The Perplexity and Death of the King

 •  3 min. read  •  grade level: 9
 
Henry VIII. had been at great pains to bring about a personal interview with James; and had obtained a promise that he should meet him at York. Henry arrived according to appointment, and remained there during six days, but no James appeared. The priests, dreading Henry's influence with James on the subject of the Reformation, prevailed upon him to remain at home; which he did, but sent a courteous apology. But the haughty revengeful English king was not to be so easily pacified. He conceived himself slighted and insulted, and vented threatenings and curses against the Scotch. A border war was the result. The priests instigated James to go to war without summoning to his banner the proscribed nobles. Bishops, priests, and their partisans were to form the army; and when the king returned in triumph from the defeat of Henry, all those suspected of heresy should be seized and executed as a thank-offering for victory. But alas! when James was waiting in Lochmaben castle for the news of triumph, some of the fugitives arriving made known the total rout of his army on Solway Moss. His distress was unbounded. So great was his agony of mind, he could hardly breathe, and only muttered some vague cries. The high-spirited monarch could bear no more. He had been deceived by that despicable man in whom he trusted, which disturbed him as much as the victory of the English.
In this state of despair he shut himself up in Falkland palace, and the violence of his grief soon induced a slow fever.
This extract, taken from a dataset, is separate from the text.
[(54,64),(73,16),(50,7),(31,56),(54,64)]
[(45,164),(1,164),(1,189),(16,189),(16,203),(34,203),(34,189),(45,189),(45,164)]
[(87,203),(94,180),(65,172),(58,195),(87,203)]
While rapidly sinking, intelligence was brought that his queen, who was at Linlithgow, had been delivered of a girl, afterward Queen Mary. This was a fresh wound as he had no son; and feeling as if his family was extinct and his crown lost, he muttered an old saying, "It cam wi' a lass, and it will gang wi' a lass." Seven days afterward the king died, on December 14th, 1542. When disrobing him, the dreadful proscription roll was found in his pocket. The nation then saw what a merciful providence had saved them from, and how narrow its escape had been from so fearful a catastrophe. The discovery helped not a little to increase the number of the Reformed, and to prepare the way for the downfall of a religion which was capable of conceiving such plans of cruelty and avarice.
The throne was now vacant, and "Cardinal Beaton lost no time in producing a document purporting to be the will of the deceased monarch, appointing him regent of the kingdom during the minority of the infant queen;" but it was generally believed to be forged, and the Earl of Arran was peaceably established in the regency by the nobles. Thus it was, by the gracious overruling hand of God, the man whose name was first on the list of nobles marked for slaughter, was now at the head of the government, and used by the same providence to place the Bible in every Scotchman's hand. The change produced in the political state of the kingdom by the death of James and the regency of Arran was favorable to the Reformation.
The earl having formerly professed faith in the Reformed doctrines, was now surrounded with counselors of the same opinions. It is deeply interesting to observe that, at this early stage of the Scottish Reformation, the very flower of the nobility and gentry were on its side. Not that we think of them all as true Christians; but at that time the prospect of overturning the ancient religion was distant and uncertain, and they were taking a step which exposed their lives and fortunes to the most imminent hazard, so that we cannot attribute to them a lower motive than their personal convictions.